Once the form is submitted, the form handler checks to see if the value in this field is "3".  If it is, we can say it was a human that submitted the form!  I'd prefer solving a simple math problem over typing the letters and numbers I see in an image any day of the week!  Of course, this test is completely capable of solving for the more sophisticated bots, but nevertheless - it's an alternative!  You could ask other types of questions too (i.e. is fire hot or cold?), not just math questions; just make sure it's easy to answer!

The JavaScript Trick

Typical bots can't execute JavaScript; so this test involves writing a bit of JavaScript code to dynamically add a field to a form.  The form handler (again, on the server-side) checks to see if the field was submitted; if it wasn't, then we know a bot tried to submit the form!  Cake.  Here's some example code that dynamically adds a textfield to a form:

function addFieldTo(form_id) { 
    var form = document.getElementById(form_id); 
    var textbox = document.createElement('input'); 
    textbox.type="text"; 
    textbox.name="test"; 
    textbox.style.display="none"; 
    form.appendChild(textbox); 
}

In the code above, I am creating a textbox (input field) with a name of "test" and setting its CSS display property to "none" because I don't want my human visitors to see the textbox.
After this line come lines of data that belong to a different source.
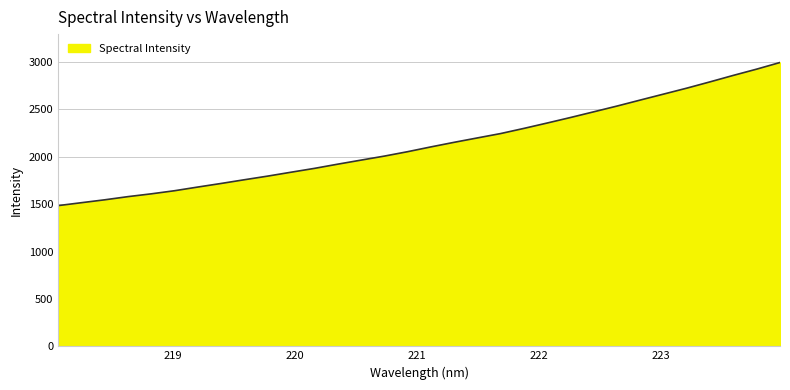

What is the difference between the maximum and minimum values?

1510.8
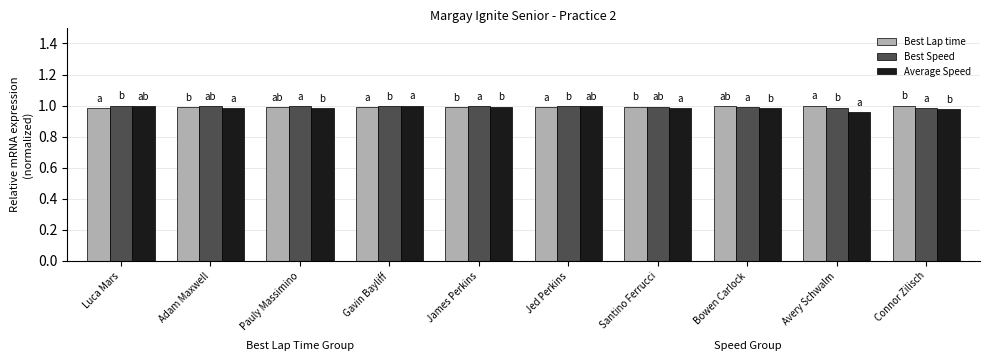

What are all the series names shown in the legend?

Best Lap time, Best Speed, Average Speed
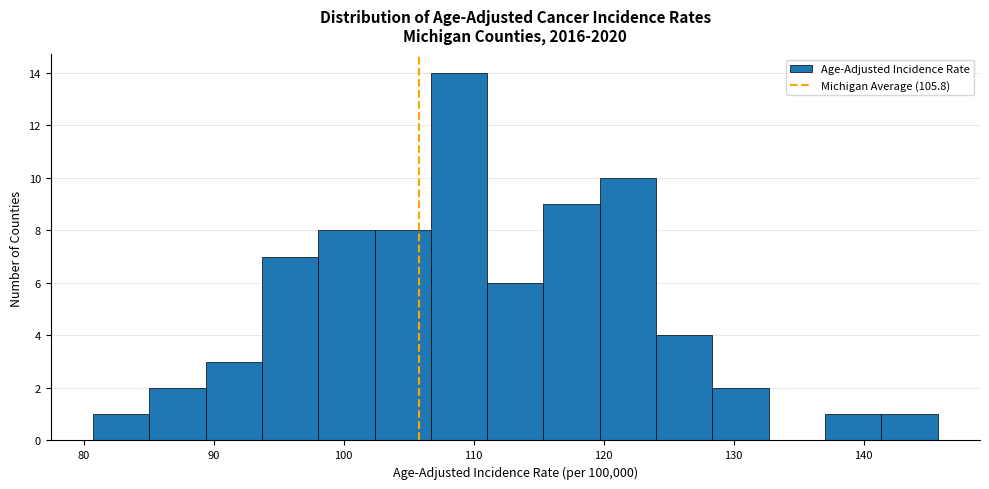

Reading left to right, transcribe this chart: for each bar, give the range it covers on the x-axis and its height. Neither the bar edges nor the heights are printed on the chart, so give them approximately, as read against the axes.

81 to 85: 1
85 to 89: 2
89 to 94: 3
94 to 98: 7
98 to 102: 8
102 to 107: 8
107 to 111: 14
111 to 115: 6
115 to 120: 9
120 to 124: 10
124 to 128: 4
128 to 133: 2
133 to 137: 0
137 to 141: 1
141 to 146: 1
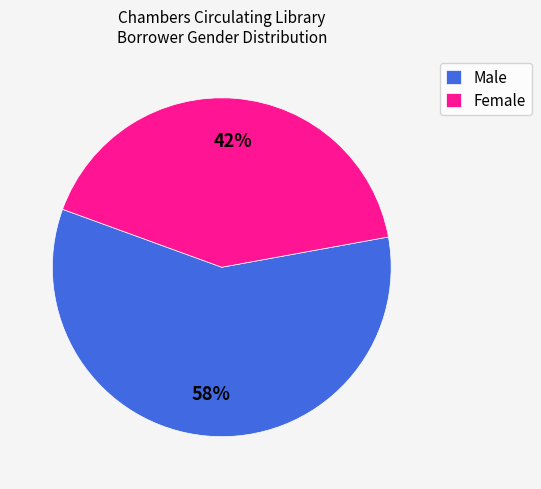

Does Female represent more than half of the total?

No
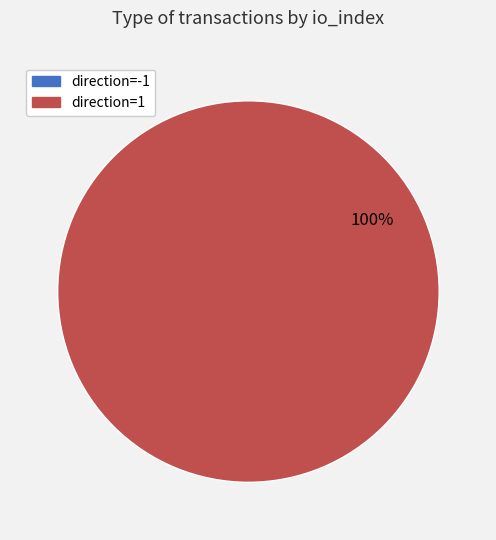

To the nearest percent, what is the difference between the largest and smallest slice percentages?

100%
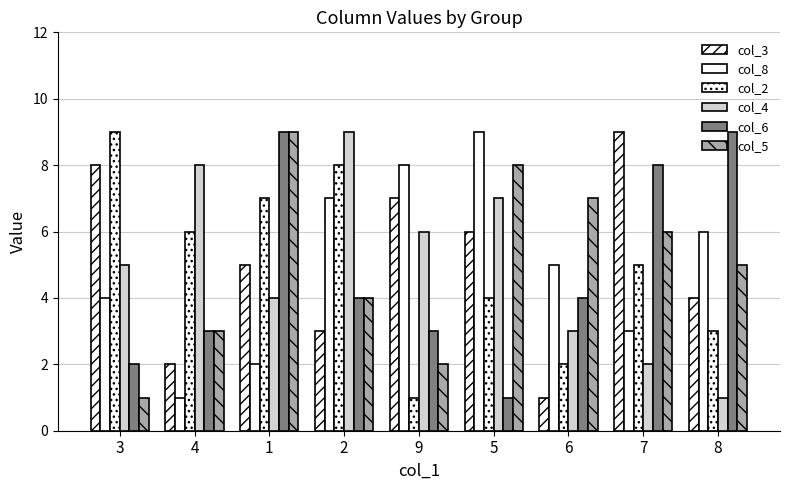

What is the difference between the maximum and minimum values in the col_5 series?

8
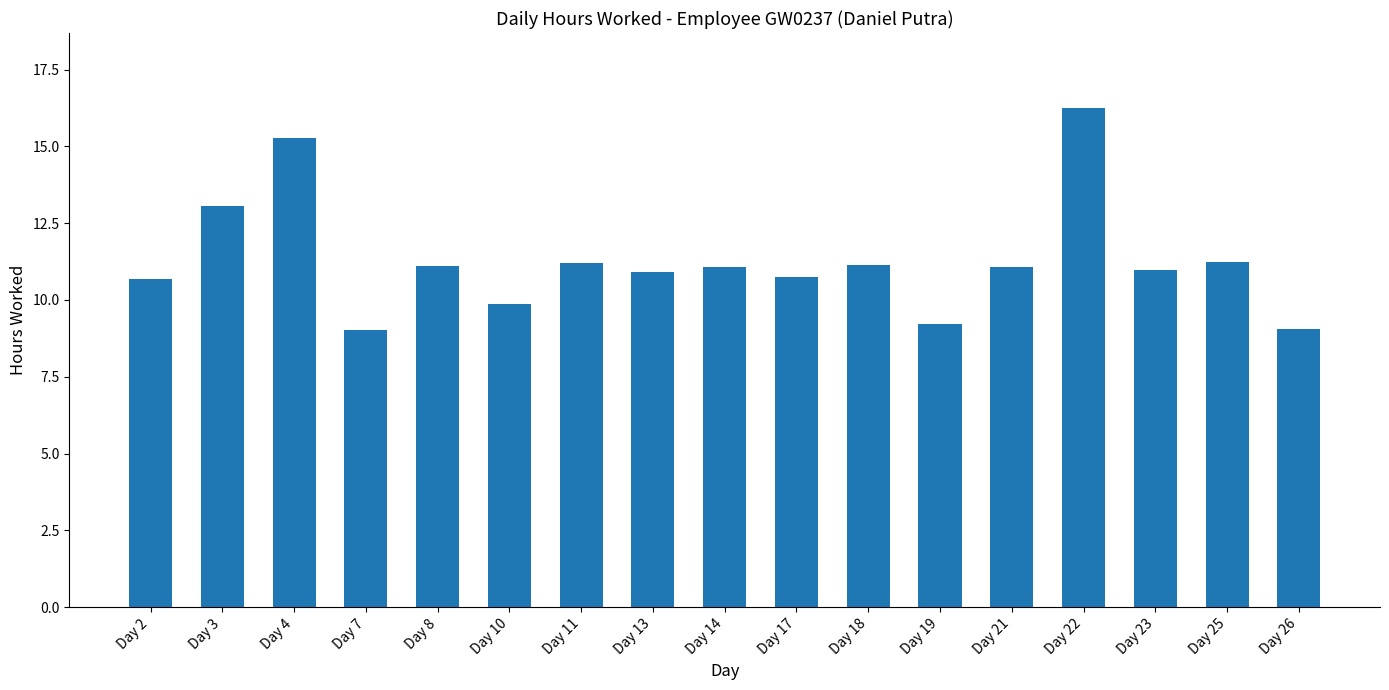

Between Day 19 and Day 25, which is larger?

Day 25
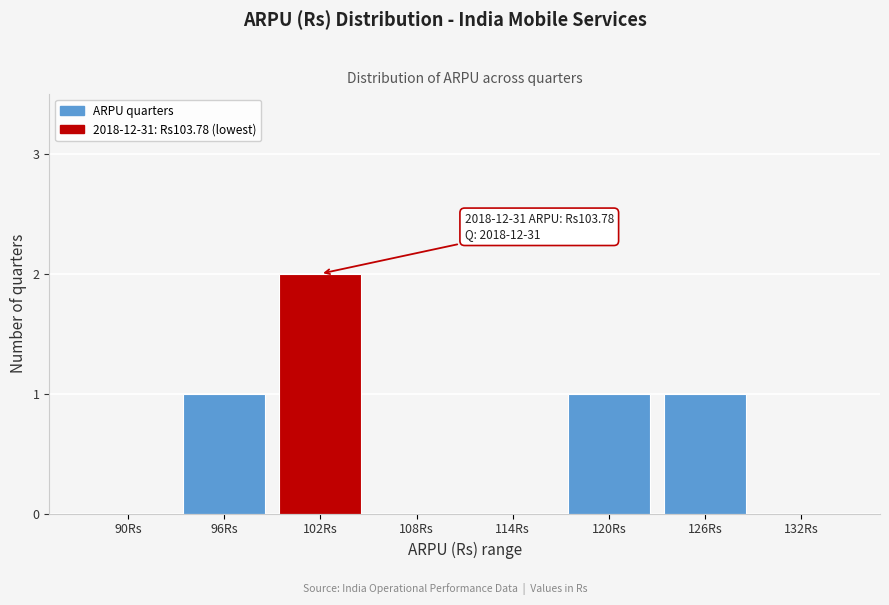

Reading left to right, list all the values displayed in this chart.

90Rs=0	96Rs=1	102Rs=2	108Rs=0	114Rs=0	120Rs=1	126Rs=1	132Rs=0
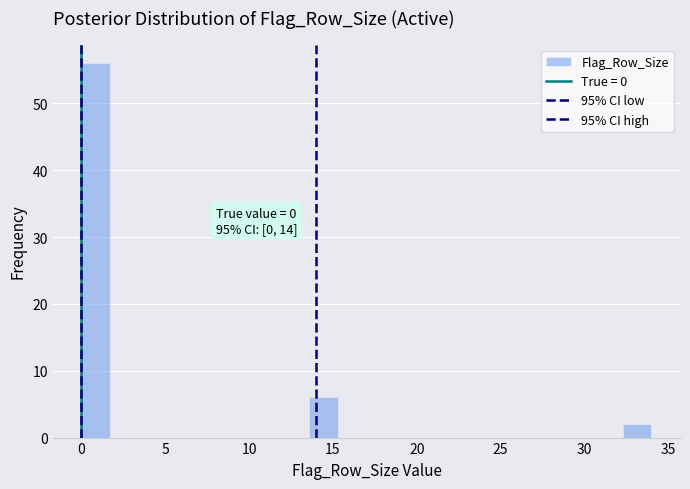

Read against the x-axis, roughly where is the centre of the tallest bar?

1.0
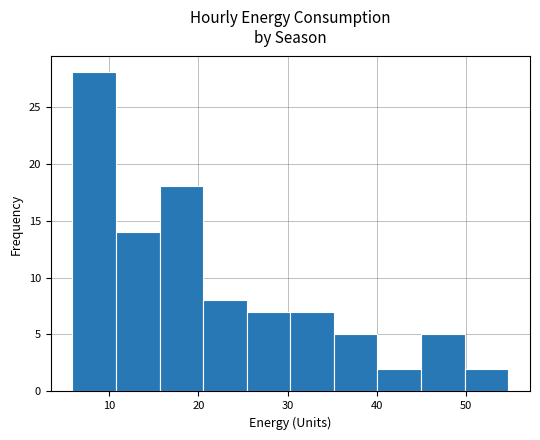

Which range on the x-axis has the tallest bar?

6 to 11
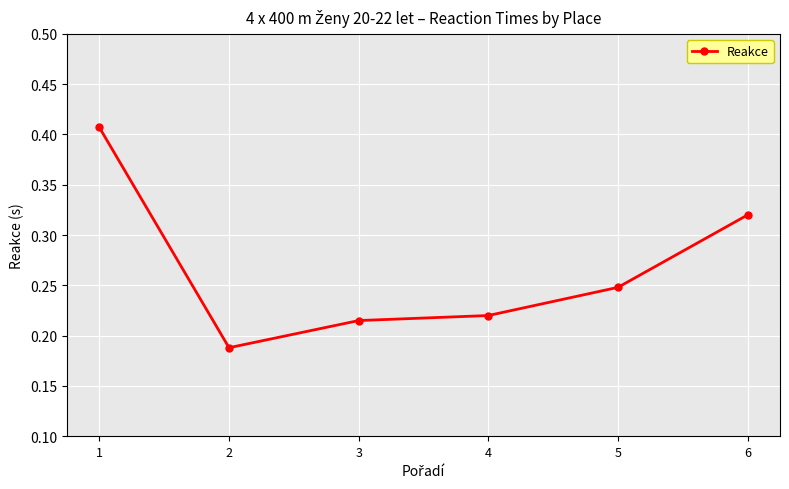

Is it true that the value at 1 is 0.6?

False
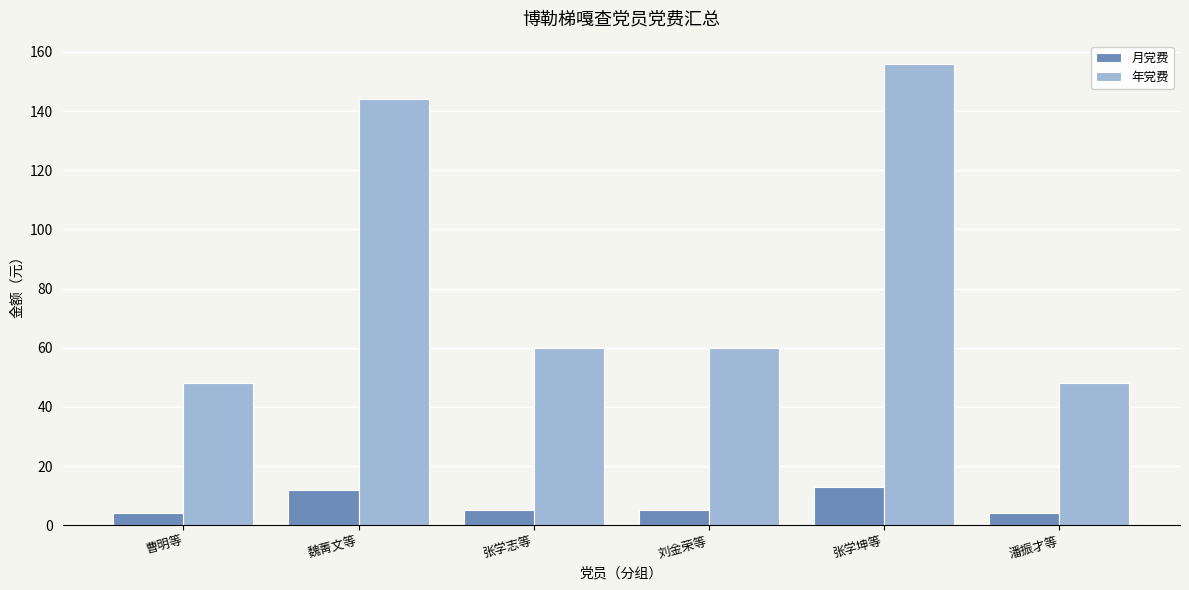

List the series in order of their overall mean, lowest first.

月党费, 年党费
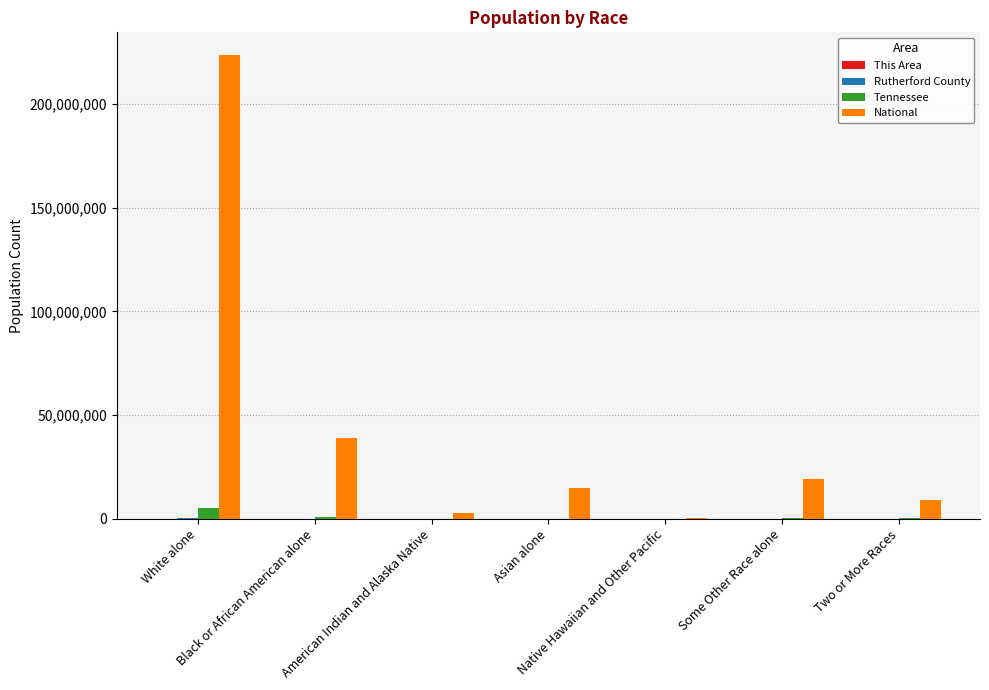

Which series has the largest total across all categories?

National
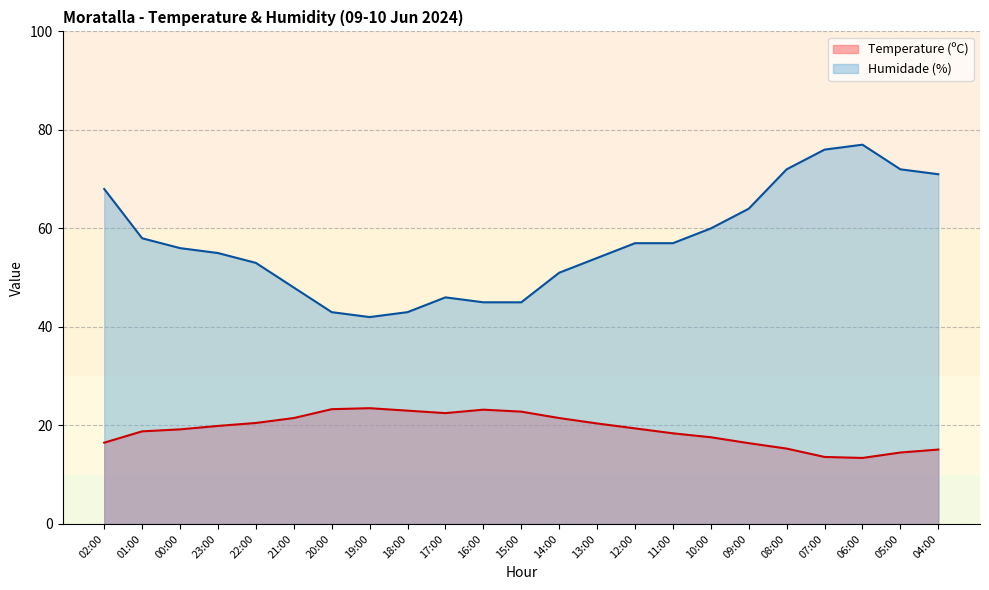

How many distinct data groups are displayed?

2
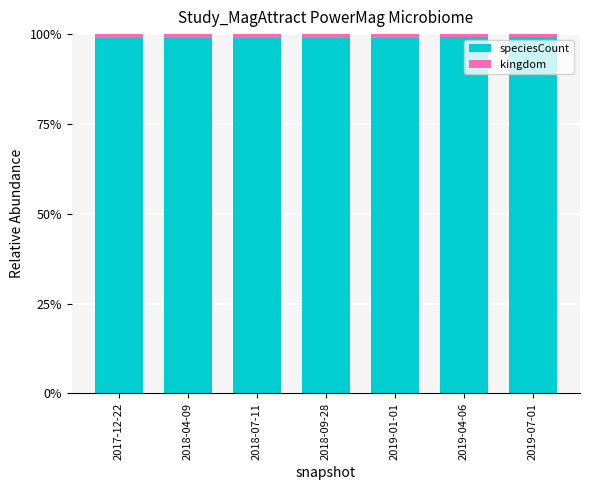

Is it true that speciesCount equals 0.5 at 2018-09-28?

False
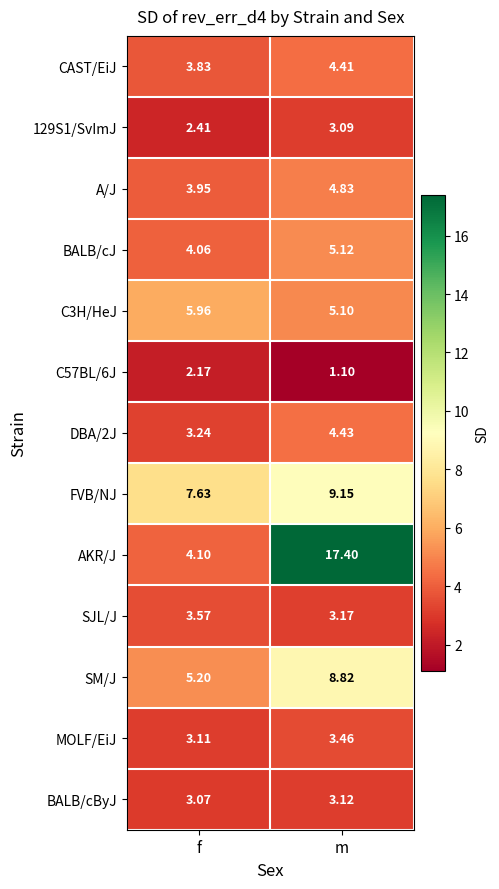

At how many categories does at least one series exceed 1?

2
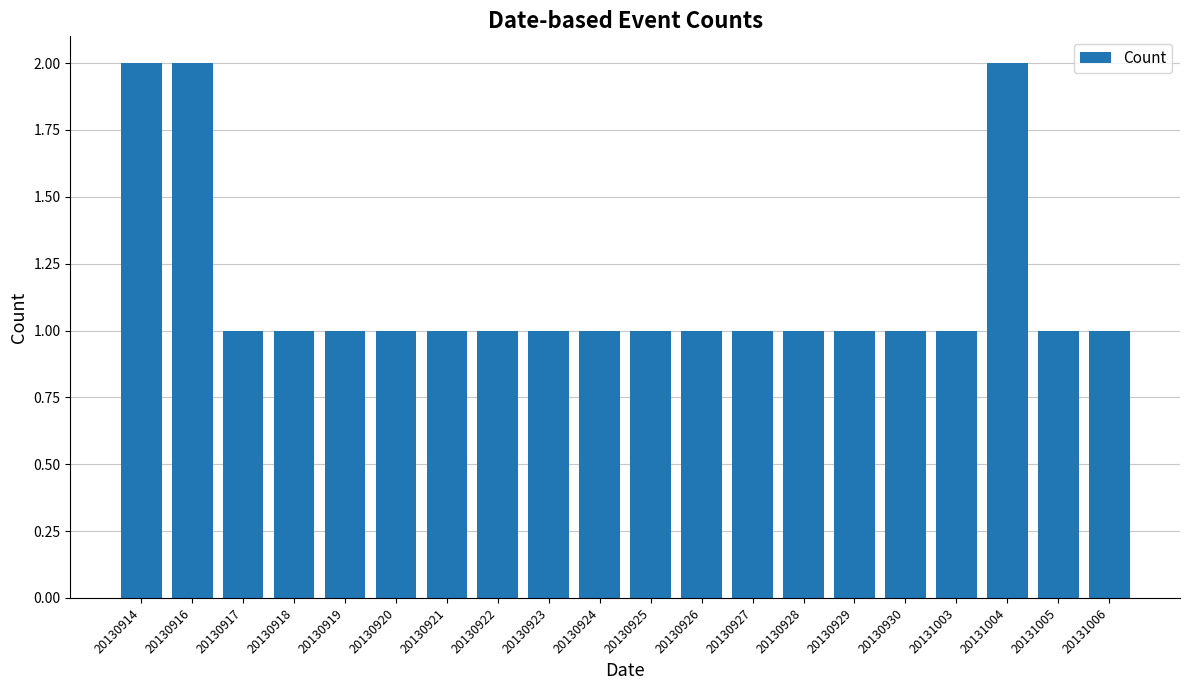

What is the ratio of the value at 20131003 to the value at 20130926?

1.0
Why make them fill out an additional field if it's not necessary? Now in the form handler, I would just check to see if a field with the name of "test" was submitted.  Like I said, cake!

The CSS Trick

Bots like to make sure they fill out every field on a form to better their chances of submitting a form.  This trick places a simple input field on the form again and hides it from humans.  The form handler then simply checks to see if the field is blank upon submission.  If it is, we can say it was a human! If not, it's a bot!

My Recommendation

The more sophisticated the test is, the less submissions you'll get from bots.  Always go with what makes the most sense to you and your situation, but always think about HUMANS FIRST, and bots second.  After all, your website is for humans to use, not bots!